Samancor in Exxaro’s sights
Exxaro’s latest swing at diversification is in manganese. Head of new business Richard Lilleike hopes to conclude it this year. “It is a case of unlocking that first deal which we feel could be a catalyst to something bigger. But it is hard work,” he said, adding: “There are no active sales processes.”
The likelihood is Exxaro is trying to buy the Samancor joint venture (JV) consisting of South32 (60%) and Anglo American (40%); Anglo owns 74% of Hotazel Manganese Mines consortium. South32 and Anglo are likely willing sellers. Manganese ore, including Australian facilities, comprised only 5% of South32’s total sales in the six months ended December. As for Anglo, it has a new focus on copper and iron ore.
Yet they may be reluctant to act quickly, for economic reasons. Situated exclusively in the Northern Cape, there are nine operating producers of manganese competing for limited infrastructure. The need for consolidation is established, but the value of doing so is still latent.
“There is no need to do anything at this point,” Anglo CEO Duncan Wanblad said in an interview during February regarding his group’s Samancor JV shares. “It … provides a set of opportunities I’m not prepared to eliminate.”
Then there are the things Magara can do nothing about at Exxaro. One is its structure. As with African Rainbow Minerals, Exxaro has an influential shareholder with significant voting power. Eyesizwe RF, which this month agreed to extend its 30.81% stake in Exxaro until 2027, is an empowerment vehicle consisting of, among other entities, the Industrial Development Corp, an employee scheme and Exxaro itself. Importantly, Eyesizwe RF also consists of the economic interests of former Exxaro CEOs Sipho Nkosi and Mxolisi Mgojo.
The extent to which dominant structures of this type benefit minority shareholders is an open debate, especially when it comes to questions of corporate refresh, which is arguably required at Exxaro. Why, for instance, is its board so large? At 15 members, it has four more than Anglo, a company with a market value worth R600bn more. Three executives dispatched to the CEO’s office is also a curious way to structure an executive committee.

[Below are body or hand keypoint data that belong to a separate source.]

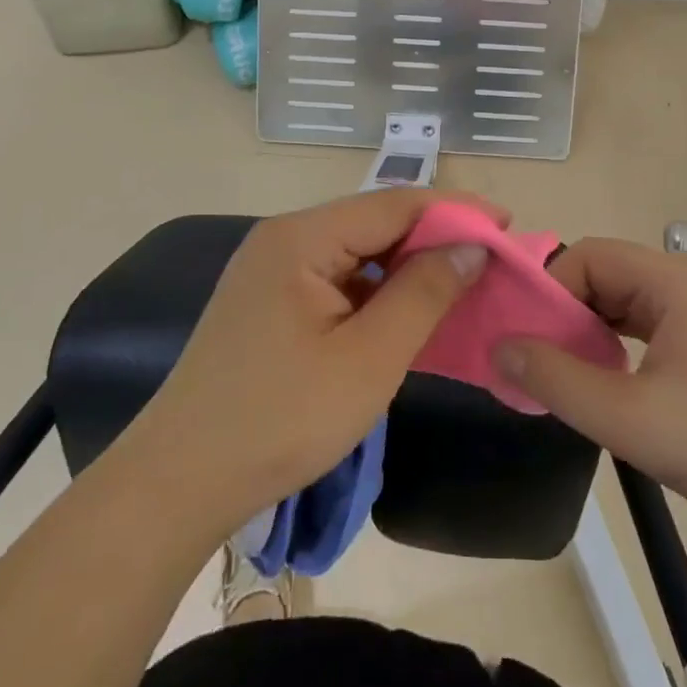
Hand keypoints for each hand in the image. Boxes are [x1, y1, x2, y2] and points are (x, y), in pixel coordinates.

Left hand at [119, 190, 500, 538]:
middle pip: (374, 223)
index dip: (455, 210)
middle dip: (434, 239)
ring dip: (407, 268)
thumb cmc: (280, 419)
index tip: (507, 226)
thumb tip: (470, 247)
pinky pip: (336, 280)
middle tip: (489, 263)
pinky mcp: (268, 302)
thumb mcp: (368, 358)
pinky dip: (376, 292)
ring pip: (357, 252)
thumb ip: (424, 293)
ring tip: (458, 287)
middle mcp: (284, 239)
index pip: (395, 204)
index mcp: (302, 237)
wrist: (179, 483)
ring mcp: (271, 270)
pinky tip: (404, 314)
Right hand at [494, 239, 686, 543]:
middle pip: (607, 274)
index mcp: (674, 281)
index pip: (590, 256)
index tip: (527, 339)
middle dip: (567, 312)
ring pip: (627, 301)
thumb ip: (557, 380)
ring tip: (568, 373)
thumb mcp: (628, 419)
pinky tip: (611, 381)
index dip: (550, 290)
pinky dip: (620, 344)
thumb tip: (500, 347)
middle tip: (540, 360)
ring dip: (592, 330)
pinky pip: (651, 325)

It also leads to other eccentricities.
Customarily, Exxaro’s former CEOs, charmingly referred to as ‘the pensioners’ club’, attend the group’s annual and interim results presentations. But in March, Mgojo — now president of Business Unity South Africa — posed questions about Exxaro management’s decision to route coal through Mozambique’s Maputo port instead of giving its backing to the Richards Bay corridor. He made a compelling point, but former CEOs publicly questioning the decisions of incumbents isn’t a good luck for a company in need of leadership. Ben beware.
A version of this article first appeared in the Financial Mail.